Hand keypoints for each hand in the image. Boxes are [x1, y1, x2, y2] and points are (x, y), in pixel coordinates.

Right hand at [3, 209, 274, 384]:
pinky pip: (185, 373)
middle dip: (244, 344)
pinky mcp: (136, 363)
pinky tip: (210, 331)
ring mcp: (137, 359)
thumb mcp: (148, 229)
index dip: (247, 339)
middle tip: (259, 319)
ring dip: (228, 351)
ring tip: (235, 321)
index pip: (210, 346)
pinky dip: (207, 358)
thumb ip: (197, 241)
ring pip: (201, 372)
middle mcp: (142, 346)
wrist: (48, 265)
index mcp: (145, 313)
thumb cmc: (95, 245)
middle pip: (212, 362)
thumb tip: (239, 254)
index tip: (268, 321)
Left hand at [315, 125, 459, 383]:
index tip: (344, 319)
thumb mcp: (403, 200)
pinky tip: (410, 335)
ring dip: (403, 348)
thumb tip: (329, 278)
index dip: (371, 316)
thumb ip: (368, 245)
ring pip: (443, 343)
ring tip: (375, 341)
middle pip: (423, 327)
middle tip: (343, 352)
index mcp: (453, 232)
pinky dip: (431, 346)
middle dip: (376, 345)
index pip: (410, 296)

--

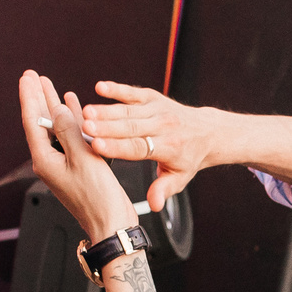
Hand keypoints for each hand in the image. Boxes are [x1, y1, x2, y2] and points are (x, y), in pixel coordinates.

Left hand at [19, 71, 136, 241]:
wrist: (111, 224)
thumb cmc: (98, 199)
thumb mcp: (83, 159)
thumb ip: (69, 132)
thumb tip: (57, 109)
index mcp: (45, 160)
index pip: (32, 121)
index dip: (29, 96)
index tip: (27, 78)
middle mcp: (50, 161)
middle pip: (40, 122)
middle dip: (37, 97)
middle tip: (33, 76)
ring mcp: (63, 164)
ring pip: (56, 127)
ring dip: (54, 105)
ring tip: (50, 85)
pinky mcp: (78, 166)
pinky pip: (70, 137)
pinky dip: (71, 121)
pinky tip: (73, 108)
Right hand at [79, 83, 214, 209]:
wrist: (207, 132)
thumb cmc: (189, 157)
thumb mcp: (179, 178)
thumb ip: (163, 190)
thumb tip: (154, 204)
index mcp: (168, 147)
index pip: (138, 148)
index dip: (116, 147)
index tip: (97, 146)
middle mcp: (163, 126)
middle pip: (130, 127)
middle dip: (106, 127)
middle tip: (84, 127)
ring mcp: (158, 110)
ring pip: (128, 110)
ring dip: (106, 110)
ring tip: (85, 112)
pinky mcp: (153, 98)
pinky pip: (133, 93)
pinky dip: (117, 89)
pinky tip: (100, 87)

■ **PROBLEM STATEMENT**: Could you set down, exactly as written, the lines above between the one holding "index dip: (371, 316)" and the one holding "index pip: (410, 296)", inclusive, and nothing more?

■ **EXERCISE ANSWER**:
index dip: (371, 316)
thumb ip: (368, 245)
ring pip: (443, 343)
ring tip: (375, 341)
middle pip: (423, 327)
middle tip: (343, 352)
index mcp: (453, 232)
pinky dip: (431, 346)
middle dip: (376, 345)
index pip: (410, 296)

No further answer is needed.